Transcript of the Chris Wallace interview with William Schulz here.

SCHULZ: …So we don’t know for sure what all is happening at Guantanamo, and our whole point is that the United States ought to allow independent human rights organizations to investigate just as Sudan, Pakistan, and many other environments around the world…

WALLACE: But in fact hasn’t the International Red Cross — sir, hasn’t the International Red Cross been allowed to go to a number of these facilities?

SCHULZ: They — yes, they have. And, indeed, the CIA tried to prevent them from finding out about certain so-called ghost detainees. Furthermore, they…

WALLACE: Wait, Mr. Schulz, excuse me, you’re switching subjects. I asked you whether the ICRC has been allowed access to every place from Abu Ghraib to Guantanamo Bay. And the answer is yes, correct?

SCHULZ: Oh, Chris, I have no idea whether the Red Cross has been given access to the secret detention facilities that the U.S. is maintaining.

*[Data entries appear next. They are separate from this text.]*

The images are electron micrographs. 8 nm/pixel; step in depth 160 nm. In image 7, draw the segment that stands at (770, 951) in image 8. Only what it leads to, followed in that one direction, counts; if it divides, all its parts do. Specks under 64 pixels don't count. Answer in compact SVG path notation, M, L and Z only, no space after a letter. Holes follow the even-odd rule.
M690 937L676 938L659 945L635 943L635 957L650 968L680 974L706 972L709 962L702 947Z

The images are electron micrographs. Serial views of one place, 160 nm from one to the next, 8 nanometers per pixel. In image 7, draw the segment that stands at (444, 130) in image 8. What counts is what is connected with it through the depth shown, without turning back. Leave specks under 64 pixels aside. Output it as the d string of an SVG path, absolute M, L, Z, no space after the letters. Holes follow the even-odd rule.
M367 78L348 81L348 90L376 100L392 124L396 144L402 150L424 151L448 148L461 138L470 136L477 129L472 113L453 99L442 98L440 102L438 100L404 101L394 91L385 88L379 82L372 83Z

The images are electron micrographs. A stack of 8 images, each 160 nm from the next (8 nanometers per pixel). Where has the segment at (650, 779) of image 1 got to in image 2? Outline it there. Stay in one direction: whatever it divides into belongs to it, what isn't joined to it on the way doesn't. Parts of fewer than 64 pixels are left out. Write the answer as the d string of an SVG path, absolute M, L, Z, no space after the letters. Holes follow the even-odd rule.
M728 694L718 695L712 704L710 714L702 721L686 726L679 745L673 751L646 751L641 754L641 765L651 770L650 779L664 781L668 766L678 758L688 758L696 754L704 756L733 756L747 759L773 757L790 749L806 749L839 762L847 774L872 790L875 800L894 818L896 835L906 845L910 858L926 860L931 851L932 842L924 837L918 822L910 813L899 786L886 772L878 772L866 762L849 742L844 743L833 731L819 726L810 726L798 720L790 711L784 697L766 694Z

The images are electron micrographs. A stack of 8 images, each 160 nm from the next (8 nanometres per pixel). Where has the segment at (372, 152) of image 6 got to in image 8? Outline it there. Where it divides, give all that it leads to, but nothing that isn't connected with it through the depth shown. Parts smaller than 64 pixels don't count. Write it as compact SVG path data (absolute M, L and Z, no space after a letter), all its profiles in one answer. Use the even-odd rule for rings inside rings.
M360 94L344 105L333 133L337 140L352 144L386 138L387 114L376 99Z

Have they been given access to the Syrian prisons and the prisons where the United States is rendering prisoners? I have absolutely no idea and I suggest you don’t either. I think we don’t know.

Talk about secret prisons, that they don’t know if they actually exist or where they are, because they’re …. secret…

and then…

WALLACE: But Mr. Schulz, and we do have to wrap this up. I mean, you’re hardly just a bystander here. You’re the one, who in your presentations, specifically called Rumsfeld and Attorney General Gonzales high-level torture architects.

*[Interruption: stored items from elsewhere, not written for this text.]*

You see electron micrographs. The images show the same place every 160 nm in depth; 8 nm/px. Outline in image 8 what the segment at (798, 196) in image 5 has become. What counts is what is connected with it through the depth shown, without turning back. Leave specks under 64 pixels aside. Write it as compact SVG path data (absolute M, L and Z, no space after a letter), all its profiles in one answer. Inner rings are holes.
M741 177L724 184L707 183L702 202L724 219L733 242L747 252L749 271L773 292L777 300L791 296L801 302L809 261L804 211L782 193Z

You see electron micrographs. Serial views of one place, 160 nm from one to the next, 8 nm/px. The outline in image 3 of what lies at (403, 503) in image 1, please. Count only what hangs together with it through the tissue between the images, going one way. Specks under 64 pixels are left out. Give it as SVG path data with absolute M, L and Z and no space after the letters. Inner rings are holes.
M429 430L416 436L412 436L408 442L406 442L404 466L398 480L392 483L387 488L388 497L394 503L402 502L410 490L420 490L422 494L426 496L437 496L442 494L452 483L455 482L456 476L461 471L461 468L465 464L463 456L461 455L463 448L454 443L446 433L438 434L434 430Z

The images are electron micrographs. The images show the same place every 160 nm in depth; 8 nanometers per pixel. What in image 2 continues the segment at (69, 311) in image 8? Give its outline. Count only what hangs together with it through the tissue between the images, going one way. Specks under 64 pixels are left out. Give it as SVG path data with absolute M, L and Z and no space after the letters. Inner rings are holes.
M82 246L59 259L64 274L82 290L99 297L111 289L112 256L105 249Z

And I’d like to finish, if I might, by quoting The Washington Post, which has hardly been a supporter of President Bush’s and the Bush administration’s treatment of prisoners. This is what they had to say in a recent editorial. And let’s put it up on the screen, if we may. “Turning a report on prisoner detention into another excuse for Bush-bashing or America-bashing undermines Amnesty’s legitimate criticisms of U.S. policies.”

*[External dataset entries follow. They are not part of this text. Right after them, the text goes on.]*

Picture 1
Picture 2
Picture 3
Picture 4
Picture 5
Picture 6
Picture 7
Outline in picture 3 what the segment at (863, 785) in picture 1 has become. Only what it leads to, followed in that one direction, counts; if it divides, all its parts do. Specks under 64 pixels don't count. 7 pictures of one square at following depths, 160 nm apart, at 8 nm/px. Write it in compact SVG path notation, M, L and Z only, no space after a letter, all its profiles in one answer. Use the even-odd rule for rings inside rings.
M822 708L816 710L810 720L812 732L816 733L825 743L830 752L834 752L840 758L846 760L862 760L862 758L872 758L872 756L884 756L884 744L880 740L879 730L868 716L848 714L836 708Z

Is it possible, sir, that by excessive rhetoric or by your political links, that you have hurt, not helped, your cause?

SCHULZ: Chris, I don’t think I’d be on this station, on this program today with you if Amnesty hadn’t said what it said and President Bush and his colleagues haven’t responded as they did. If I had come to you two weeks ago and said, “Chris, I’d like to go on Fox with you just to talk about U.S. detention policies at Guantanamo and elsewhere,” I suspect you wouldn’t have given me an invitation.

They had to say this stuff so they could get on TV.